▸ Document section:
○ ○ ○ ○ ○ ○ ○

One PM/RSAT official said that he only became aware of some incidents by reviewing DSCA’s tracker. However, an official said that not all PM/RSAT personnel responsible for investigating potential violations had access to the PM/RSAT e-mail account for information about potential violations.

As of February 2025, DSCA’s tracker included 158 incidents, although it does not include every incident reported to State by other sources. Most of these incidents were reported to State from 2019 through 2024. DSCA officials said that when they receive notice of a potential violation, they record it in the tracker and share the information with State.[16] PM/RSAT officials confirmed that they have access to DSCA’s tracker. In addition, PM/RSAT and DSCA officials said that they hold routine meetings to discuss updates on incidents listed in the tracker. During these meetings, PM/RSAT officials can notify DSCA of potential violations they have learned about from other sources. However, State officials cannot add incidents to DSCA’s tracker. Both PM/RSAT and DSCA officials told us that DSCA’s tracker is not a complete record of reported incidents. We identified three incidents that other sources had reported directly to PM/RSAT and that were not listed in DSCA’s tracker.

State Has Not Defined Types of Incidents That Warrant Its Attention

State’s expectations of the types of incidents that warrant its attention and of when it should be informed are unclear because PM/RSAT has not provided guidance defining its expectations. DOD’s Security Assistance Management Manual says that all potential purpose, transfer, and security violations must be reported immediately to State and DSCA. (Fig. 4 shows hypothetical examples of such violations.)

Figure 4: Hypothetical Examples of Violations of Arms Transfer Agreements

PM/RSAT officials said that they do not expect to hear about every potential infraction, such as every incident related to combat losses, but officials’ views of what should be reported varied. A PM/RSAT official said that if a combat loss occurred due to the carelessness of the foreign partner, the loss could be considered a violation. Additionally, PM/RSAT officials provided mixed perspectives on whether SCOs should inform them of a foreign partner’s noncompliance with security requirements at facilities storing weapons that require enhanced end-use monitoring. One PM/RSAT official thought that SCOs should report any noncompliance with the security requirements; another PM/RSAT official thought that some security issues—such as a hole in a facility’s fencing—could be addressed by the SCO and would not need to be reported to State.

○ ○ ○ ○ ○ ○ ○

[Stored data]
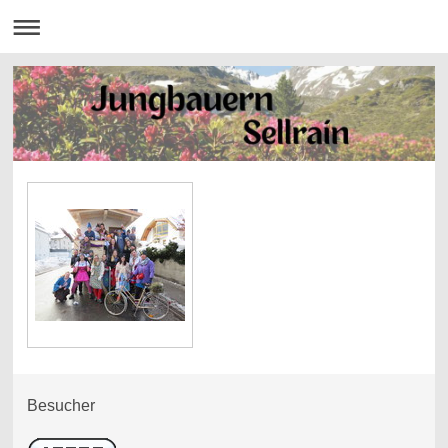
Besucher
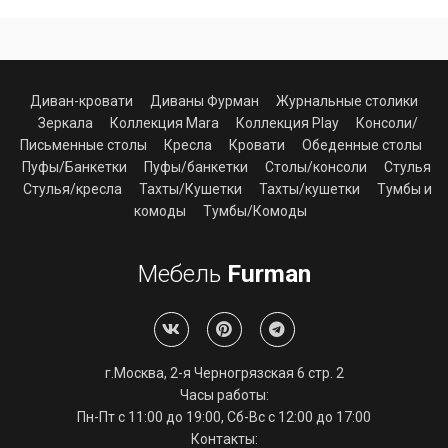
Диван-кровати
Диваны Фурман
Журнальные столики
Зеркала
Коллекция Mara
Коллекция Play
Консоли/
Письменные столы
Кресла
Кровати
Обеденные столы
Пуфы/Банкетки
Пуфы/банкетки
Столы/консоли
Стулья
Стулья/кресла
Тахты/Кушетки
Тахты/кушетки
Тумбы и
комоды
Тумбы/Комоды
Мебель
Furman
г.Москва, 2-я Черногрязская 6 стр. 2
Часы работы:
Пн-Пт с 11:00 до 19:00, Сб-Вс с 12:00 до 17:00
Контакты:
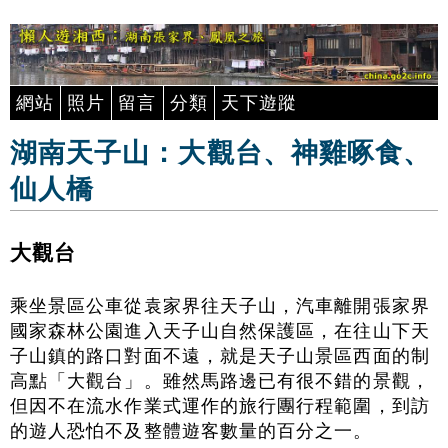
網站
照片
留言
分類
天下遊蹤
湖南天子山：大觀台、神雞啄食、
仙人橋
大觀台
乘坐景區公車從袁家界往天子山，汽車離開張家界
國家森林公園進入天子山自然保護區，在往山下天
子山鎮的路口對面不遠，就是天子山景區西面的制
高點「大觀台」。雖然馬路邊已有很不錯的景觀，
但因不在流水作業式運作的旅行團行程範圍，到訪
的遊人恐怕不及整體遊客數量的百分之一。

○ ○ ○ ○ ○ ○ ○

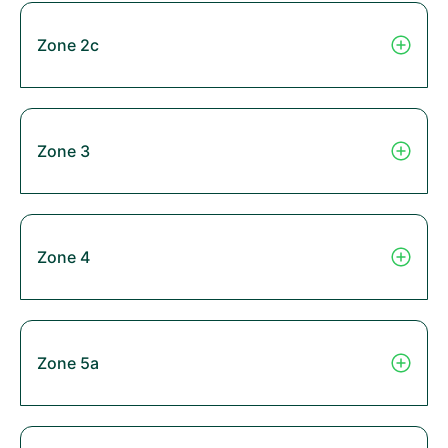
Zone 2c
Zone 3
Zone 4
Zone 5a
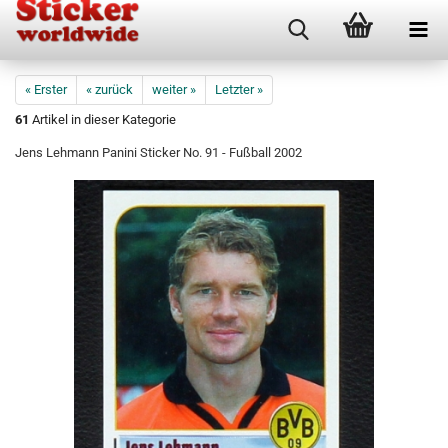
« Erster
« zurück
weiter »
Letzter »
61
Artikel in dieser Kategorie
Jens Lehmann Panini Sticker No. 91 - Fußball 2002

○ ○ ○ ○ ○ ○ ○

▸ Your task:
Return, word for word, the part of the passage on reporting arms transfer violations that opens with the words containing "State Has Not" and closes with "of such violations.)". The items stand apart from the passage on reporting arms transfer violations.

▸ Response:
State Has Not Defined Types of Incidents That Warrant Its Attention

State’s expectations of the types of incidents that warrant its attention and of when it should be informed are unclear because PM/RSAT has not provided guidance defining its expectations. DOD’s Security Assistance Management Manual says that all potential purpose, transfer, and security violations must be reported immediately to State and DSCA. (Fig. 4 shows hypothetical examples of such violations.)